* [PROBLEM SET]:
1 > Summarize the tariff discussion in two sentences.
2 > Quote everything in the records from the beginning down to the line containing "FNAC et ses", including that line, and leave the pictures out.

* [TEXT SHOWN]:
------

Are these tarrifs are common across all exports or wary from product to product. Need clarity on that?
Are these reciprocal tarrifs are on top of existing tarrif or not?
Kitex MD Sabu Jacob, recons that the trump tariffs will boost Indian exports . Export heavy nations like China , Cambodia, Vietnam and Bangladesh has higher tariffs than India. So India should benefit .
From Manorama daily business page.
Disc: Invested with a tracking position
Trump “tariffs” may just be a tool for Trump Administration to force a discussion on other nations on reducing tarrifs on US goods. Recently I heard many countries like Vietnam, Israel etc. have reduced import tax on US goods to Zero. Should this not compel US to reduce reciprocal tarrifs on those countries and may not be that beneficial to India.
Yes. It’s an evolving situation . The tariffs are supposed to be a negotiating tool . India is also in advance talks with US for a bilateral agreement . The US president can change the tariffs upwards or downward for any country as per provisions of the tariff announced.
This is the benefit of engagging with different people with different mindsets. We always close our circle with india -us where as other nations also might be doing same or even better than us. We have to watch closely what other nations also doing. However one thing is clear industries which needed cheap labour or human intensified work can’t manufacture in US for sure
Don’t you all think this situation is still evolving? I came across a thesis that highlighted the importance of avoiding cyclical sectors like textiles. While India may benefit in the short term from higher tariffs on countries like Vietnam, we often overlook the bigger picture—if the US enters a recession and inflation remains high, overall demand could weaken, which would directly impact the textile sector.
Yes, I had considered this. Kitex is a textile company specializing in kids’ wear for children under two years old. Do we make purchases for these kids based on inflation or financial status? I believe that for children under two, clothing is more of a necessity rather than a discretionary purchase.Additionally, a significant portion of these purchases might be for gifting purposes. In that sense, Kitex is not purely a textile business—it operates in a segment where demand is relatively inelastic.
Furthermore, Kitex had planned an expansion in Kerala and had even purchased land for it. However, circumstances changed, and the expansion was moved to Telangana instead.

------

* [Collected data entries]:
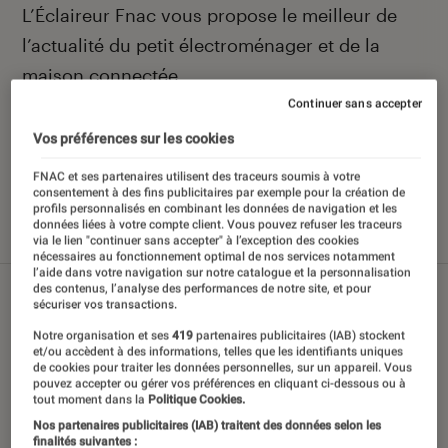
Introduction
L’Éclaireur Fnac vous propose le meilleur de
l’actualité du petit électroménager et de la
maison connectée.
Continuer sans accepter
Vos préférences sur les cookies
Nos derniers contenus
FNAC et ses partenaires utilisent des traceurs soumis à votre
consentement à des fins publicitaires par exemple pour la création de
profils personnalisés en combinant les données de navigation et les
données liées à votre compte client. Vous pouvez refuser les traceurs
Tout
Articles
Sélections et guides
Tests
via le lien "continuer sans accepter" à l’exception des cookies
nécessaires au fonctionnement optimal de nos services notamment
l’aide dans votre navigation sur notre catalogue et la personnalisation
des contenus, l’analyse des performances de notre site, et pour
sécuriser vos transactions.
Notre organisation et ses
419
partenaires publicitaires (IAB) stockent
et/ou accèdent à des informations, telles que les identifiants uniques
de cookies pour traiter les données personnelles, sur un appareil. Vous
pouvez accepter ou gérer vos préférences en cliquant ci-dessous ou à
tout moment dans la
Politique Cookies.
Nos partenaires publicitaires (IAB) traitent des données selon les
finalités suivantes :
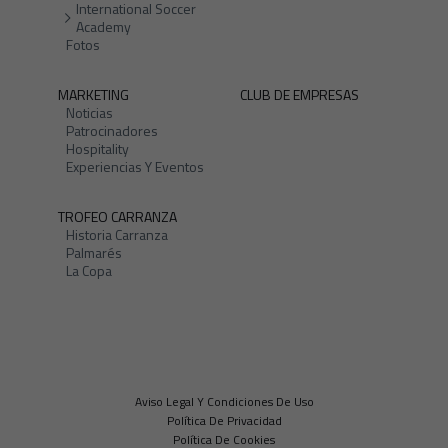
International Soccer
Academy
Fotos
MARKETING
CLUB DE EMPRESAS
Noticias
Patrocinadores
Hospitality
Experiencias Y Eventos
TROFEO CARRANZA
Historia Carranza
Palmarés
La Copa
Aviso Legal Y Condiciones De Uso
Política De Privacidad
Política De Cookies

------

* [ANSWERS]:
1 > Participants debate whether US reciprocal tariffs will help Indian exports, with the Kitex MD arguing that India should benefit because export-heavy nations like China, Cambodia, Vietnam and Bangladesh face higher tariffs, while others note that the tariffs are an evolving negotiating tool. One participant warns that a US recession could weaken textile demand, and another replies that Kitex's clothing for children under two is more of a necessity with relatively inelastic demand.

2 >
Introduction
L’Éclaireur Fnac vous propose le meilleur de
l’actualité du petit électroménager et de la
maison connectée.
Continuer sans accepter
Vos préférences sur les cookies
Nos derniers contenus
FNAC et ses partenaires utilisent des traceurs soumis à votre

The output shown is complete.